Männer weinen ja nicht, sondern haben was im Auge. Brillen beschlagen, Adamsäpfel heben und senken sich, Kinne zittern, aber heulen, nein, ums Verrecken nicht. Der vermutlich erste Film, bei dem es für Männer in Ordnung ging zu weinen, war Der Club der toten Dichter. Der Film hat es geschafft, Sensibilität heroisch zu machen, und befolgte außerdem Gesetz Nummer eins aller Männer-Schinken, aller Bruder-, Buddy-, Baseball-, Boxer-, Internats- und Kriegsfilme, dass nämlich um Himmels willen keine Frau mitspielt.
Ansonsten werden geschlechtsübergreifend immer wieder dieselben goldenen Regeln angewendet. 1. Weinen ist leichter, wenn jemand auf der Leinwand weint. 2. Weinen ist schöner, wenn man vorher gelacht hat. Daran halten sich alle Klassiker unter den Tränentreibern von Zeit der Zärtlichkeit bis So wie wir waren.
Außerdem muss natürlich zwingend eine oder mehrere der folgenden Zutaten verwendet werden:
- Selbstlosigkeit (Ist das Leben nicht schön?)
- Kinder und/oder Tiere in Gefahr (Bambi)
- Tödliche Krankheiten (Love Story, Freundinnen, Magnolien aus Stahl, Entscheidung aus Liebe).

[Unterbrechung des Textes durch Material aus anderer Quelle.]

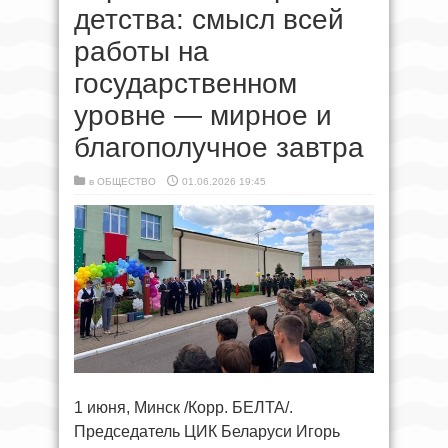
детства: смысл всей
работы на
государственном
уровне — мирное и
благополучное завтра
в
ОБЩЕСТВО
01.06.2026 19:45
1 июня, Минск /Корр. БЕЛТА/.
Председатель ЦИК Беларуси Игорь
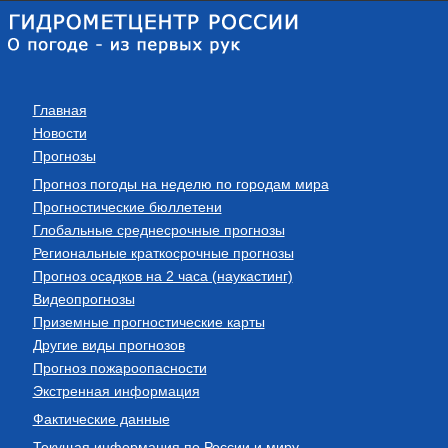
Главная
Новости
Прогнозы
Прогноз погоды на неделю по городам мира
Прогностические бюллетени
Глобальные среднесрочные прогнозы
Региональные краткосрочные прогнозы
Прогноз осадков на 2 часа (наукастинг)
Видеопрогнозы
Приземные прогностические карты
Другие виды прогнозов
Прогноз пожароопасности
Экстренная информация
Фактические данные
Текущая информация по России и миру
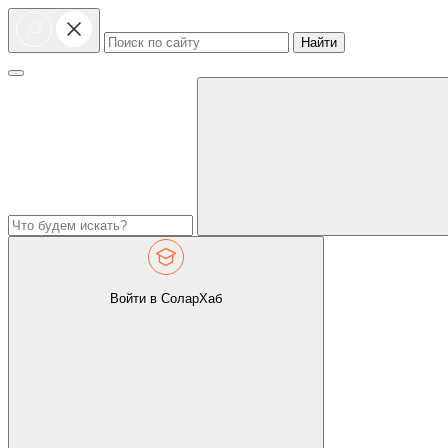
Найти
Войти в СоларХаб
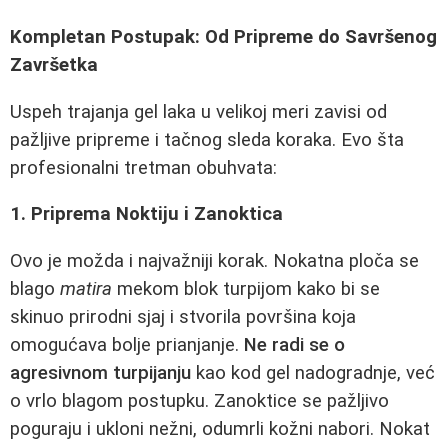
Kompletan Postupak: Od Pripreme do Savršenog
Završetka
Uspeh trajanja gel laka u velikoj meri zavisi od
pažljive pripreme i tačnog sleda koraka. Evo šta
profesionalni tretman obuhvata:
1. Priprema Noktiju i Zanoktica
Ovo je možda i najvažniji korak. Nokatna ploča se
blago
matira
mekom blok turpijom kako bi se
skinuo prirodni sjaj i stvorila površina koja
omogućava bolje prianjanje.
Ne radi se o
agresivnom turpijanju
kao kod gel nadogradnje, već
o vrlo blagom postupku. Zanoktice se pažljivo
poguraju i ukloni nežni, odumrli kožni nabori. Nokat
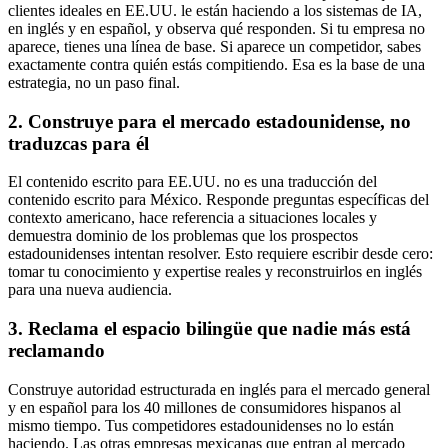
clientes ideales en EE.UU. le están haciendo a los sistemas de IA,
en inglés y en español, y observa qué responden. Si tu empresa no
aparece, tienes una línea de base. Si aparece un competidor, sabes
exactamente contra quién estás compitiendo. Esa es la base de una
estrategia, no un paso final.
2. Construye para el mercado estadounidense, no
traduzcas para él
El contenido escrito para EE.UU. no es una traducción del
contenido escrito para México. Responde preguntas específicas del
contexto americano, hace referencia a situaciones locales y
demuestra dominio de los problemas que los prospectos
estadounidenses intentan resolver. Esto requiere escribir desde cero:
tomar tu conocimiento y expertise reales y reconstruirlos en inglés
para una nueva audiencia.
3. Reclama el espacio bilingüe que nadie más está
reclamando
Construye autoridad estructurada en inglés para el mercado general
y en español para los 40 millones de consumidores hispanos al
mismo tiempo. Tus competidores estadounidenses no lo están
haciendo. Las otras empresas mexicanas que entran al mercado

Essenziell: Die Sterbende muss immer schöner werden, je näher sie dem Tode ist.
- Aussichtslose Liebe (Die Brücken am Fluss, So wie wir waren, Romeo und Julia, Der englische Patient)
- Sieg eines Underdogs gegen alle Widrigkeiten (Rocky)
- Krieg/Hinrichtung/Massenmord (Der Soldat James Ryan, Schindlers Liste, Das Leben ist schön, The Green Mile, Dead Man Walking)
- Schreiende Ungerechtigkeit (Dancer in the Dark, Breaking the Waves)
- Abschiede (Bodyguard, E. T., Casablanca)
- Wiedervereinigungen (Die Farbe Lila)
- Ein Lied von Barbra Streisand/Bette Midler/ Whitney Houston/Celine Dion.
Ideal sind natürlich immer Kombinationen wie Tödliche Krankheit + Schreiende Ungerechtigkeit (Philadelphia) oder Aussichtslose Liebe + Massentod + Celine Dion (Titanic) oder ... Je mehr, desto besser. Das Schöne am Weinen ist, dass es verlässlicher und unerschütterlicher ist als Lachen. Bei mir reichte es jahrelang, im Celine-Dion-Video von My Heart Will Go On nur den Bruchteil einer Sekunde jener Titanic-Szene zu sehen, wo das alte Paar sich aneinandergeschmiegt zum Sterben in die Koje legt, um selbst in irgendwelchen Cafés, wo MTV lief, in Tränen auszubrechen. Also, wenn ich jetzt gerade daran denke ... Entschuldigung, es geht schon wieder los.